Deficiency of FUNDC1 dysregulates mitochondrial quality-control system and induces aggressive phenotype of RA-FLS, resulting in joint destruction during RA progression.

Abstract Image

查看原文本刊更多论文

含FUN14结构域1的缺失通过线粒体失调增强类风湿关节炎中成纤维细胞样滑膜细胞的迁移和侵袭

背景成纤维细胞样滑膜细胞（FLS）表现出侵袭性表型，导致类风湿性关节炎（RA）的滑膜炎和关节破坏。线粒体平衡紊乱被认为是加重类风湿性关节炎发病机制的原因，但其潜在机制仍有待阐明。本研究旨在阐明线粒体吞噬受体 FUN14 含域 1（FUNDC1）对 RA-FLS 迁移和侵袭的作用。方法我们分析了滑膜 FUNDC1 表达与 RA 患者关节破坏和疾病活动的相关性。单细胞测序数据分析结合免疫荧光表明，FUNDC1在滑膜组织和RA-FLS中有特异性表达和定位。我们通过患者原代培养和 SCID 小鼠模型研究了 FUNDC1 在 RA-FLS 迁移、侵袭和细胞因子分泌中的作用。结果我们发现，FUNDC1主要在FLS中表达，在RA滑膜中表达水平下降，这与严重的关节破坏有关。缺乏 FUNDC1 会增强 RA-FLS 的迁移、侵袭和基质金属蛋白酶的分泌。相反，在低FUNDC1的RA-FLS中过表达FUNDC1会抑制RA-FLS的迁移、侵袭和分泌能力。从机理上讲，RA-FLS中的FUNDC1水平受抑制后，有丝分裂吞噬功能受损，线粒体质量控制失衡，线粒体活性氧（mtROS）生成增加，导致MAPK通路过度激活。结论 FUNDC1的缺陷会导致线粒体质量控制系统失调，诱导RA-FLS的侵袭性表型，导致RA进展过程中的关节破坏。
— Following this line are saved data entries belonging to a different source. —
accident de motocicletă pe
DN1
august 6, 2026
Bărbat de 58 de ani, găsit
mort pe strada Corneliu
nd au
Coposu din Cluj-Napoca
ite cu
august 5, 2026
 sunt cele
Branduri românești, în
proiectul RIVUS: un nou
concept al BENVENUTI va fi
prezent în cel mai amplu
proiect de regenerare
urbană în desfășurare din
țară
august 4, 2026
本文章由计算机程序翻译，如有差异，请以英文原文为准。

求助全文

约1分钟内获得全文求助全文

来源期刊

Cellular signalling 生物-细胞生物学

CiteScore

8.40

自引率

0.00%

发文量

250

审稿时长

27 days

期刊介绍： Cellular Signalling publishes original research describing fundamental and clinical findings on the mechanisms, actions and structural components of cellular signalling systems in vitro and in vivo. Cellular Signalling aims at full length research papers defining signalling systems ranging from microorganisms to cells, tissues and higher organisms.